Rachel Ray’s Spaghetti and Meatballs

(from rosie’s recipe box)

Double for leftovers

Source: Rachel Ray Food Network

Serves 5 people

Categories: Pasta, sauces

Ingredients

  • 1 pound spaghetti
  • Meatballs:
  • 1 1/4 pounds ground sirloin/meat loaf mix
  • 2 teaspoons Worcestershire sauce
  • 1 egg, beaten
  • 1/2 cup Italian bread crumbs
  • 1/4 cup grated Parmesan
  • 2 cloves garlic
  • A few dashes of salt
  • Sauce:
  • 2 tablespoons extra-virgin olive oil, 2 turns of the pan
  • 1/4 teaspoon crushed red pepper flakes
  • 4 cloves garlic, crushed or chopped
  • a few dashes onion powder
  • 1 cup beef stock
  • 1 (28-ounce) can crushed tomatoes
  • 1 6 oz. can tomato paste
  • 1/2 T sugar
  • a few sprinkles oregano
  • 10 leaves fresh basil leaves, torn or thinly sliced

Directions

  1. Preheat oven to 425 degrees F.

  2. Place a large pot of water on to boil for spaghetti. When it boils, add salt and pasta and cook to al dente.

  3. Mix beef and Worcestershire, egg, bread crumbs, cheese, garlic, salt and pepper. Roll meat into 1 1/2 inch medium-sized meatballs and place on nonstick cookie sheet or a cookie sheet greased with extra-virgin olive oil. Bake balls 10 to 12 minutes, until no longer pink- longer if doubling recipe.

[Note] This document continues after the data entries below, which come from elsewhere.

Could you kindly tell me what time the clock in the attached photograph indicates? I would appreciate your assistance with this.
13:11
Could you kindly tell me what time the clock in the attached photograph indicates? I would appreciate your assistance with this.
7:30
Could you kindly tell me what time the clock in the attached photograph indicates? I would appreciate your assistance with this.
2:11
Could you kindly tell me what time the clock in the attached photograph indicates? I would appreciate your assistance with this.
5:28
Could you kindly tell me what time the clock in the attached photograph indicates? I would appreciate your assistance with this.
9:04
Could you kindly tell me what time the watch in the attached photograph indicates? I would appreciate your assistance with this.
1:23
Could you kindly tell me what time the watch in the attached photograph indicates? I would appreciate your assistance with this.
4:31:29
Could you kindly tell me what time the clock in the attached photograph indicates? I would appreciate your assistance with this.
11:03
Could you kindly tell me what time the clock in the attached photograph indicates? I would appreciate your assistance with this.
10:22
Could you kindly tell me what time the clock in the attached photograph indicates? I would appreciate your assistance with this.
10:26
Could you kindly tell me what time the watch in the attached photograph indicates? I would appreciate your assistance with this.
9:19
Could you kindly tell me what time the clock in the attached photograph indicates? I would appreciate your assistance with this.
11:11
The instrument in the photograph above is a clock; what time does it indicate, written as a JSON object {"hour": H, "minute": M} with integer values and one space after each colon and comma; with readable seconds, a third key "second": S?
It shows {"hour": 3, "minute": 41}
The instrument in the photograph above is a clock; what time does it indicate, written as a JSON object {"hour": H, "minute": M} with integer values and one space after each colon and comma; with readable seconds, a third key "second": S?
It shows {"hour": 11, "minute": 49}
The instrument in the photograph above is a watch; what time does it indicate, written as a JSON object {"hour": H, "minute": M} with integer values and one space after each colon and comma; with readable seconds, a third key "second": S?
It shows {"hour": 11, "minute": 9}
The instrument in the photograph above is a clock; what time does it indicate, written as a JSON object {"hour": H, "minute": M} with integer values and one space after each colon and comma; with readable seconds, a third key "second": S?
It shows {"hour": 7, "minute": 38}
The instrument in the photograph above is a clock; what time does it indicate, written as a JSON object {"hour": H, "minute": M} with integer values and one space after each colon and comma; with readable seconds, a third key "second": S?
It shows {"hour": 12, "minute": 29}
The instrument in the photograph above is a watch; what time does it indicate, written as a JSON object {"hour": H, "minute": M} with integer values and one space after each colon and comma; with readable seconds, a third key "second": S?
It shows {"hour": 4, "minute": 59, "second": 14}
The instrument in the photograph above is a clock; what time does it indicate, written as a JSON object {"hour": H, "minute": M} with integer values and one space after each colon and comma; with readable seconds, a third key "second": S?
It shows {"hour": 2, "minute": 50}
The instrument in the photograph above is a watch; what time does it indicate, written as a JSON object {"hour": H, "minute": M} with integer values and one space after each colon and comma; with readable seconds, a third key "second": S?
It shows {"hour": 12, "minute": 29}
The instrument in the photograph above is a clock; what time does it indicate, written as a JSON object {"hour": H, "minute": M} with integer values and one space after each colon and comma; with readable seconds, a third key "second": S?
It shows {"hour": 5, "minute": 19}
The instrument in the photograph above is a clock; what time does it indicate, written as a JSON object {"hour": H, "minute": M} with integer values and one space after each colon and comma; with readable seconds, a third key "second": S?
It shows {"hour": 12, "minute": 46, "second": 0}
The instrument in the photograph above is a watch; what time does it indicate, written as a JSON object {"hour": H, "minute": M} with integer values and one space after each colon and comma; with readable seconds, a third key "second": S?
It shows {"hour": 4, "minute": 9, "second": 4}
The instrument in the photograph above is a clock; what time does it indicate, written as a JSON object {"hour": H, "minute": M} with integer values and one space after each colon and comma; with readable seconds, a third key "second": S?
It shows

  4. Heat a deep skillet or medium pot over moderate heat. Add oil, crushed pepper, garlic and onion. Saute a few minutes, until onion bits are soft. Add beef stock, crushed tomatoes, sugar, paste,and herbs. Bring to a simmer and cook for about 10 minutes. Add basil then meatballs, heat for a few more minutes.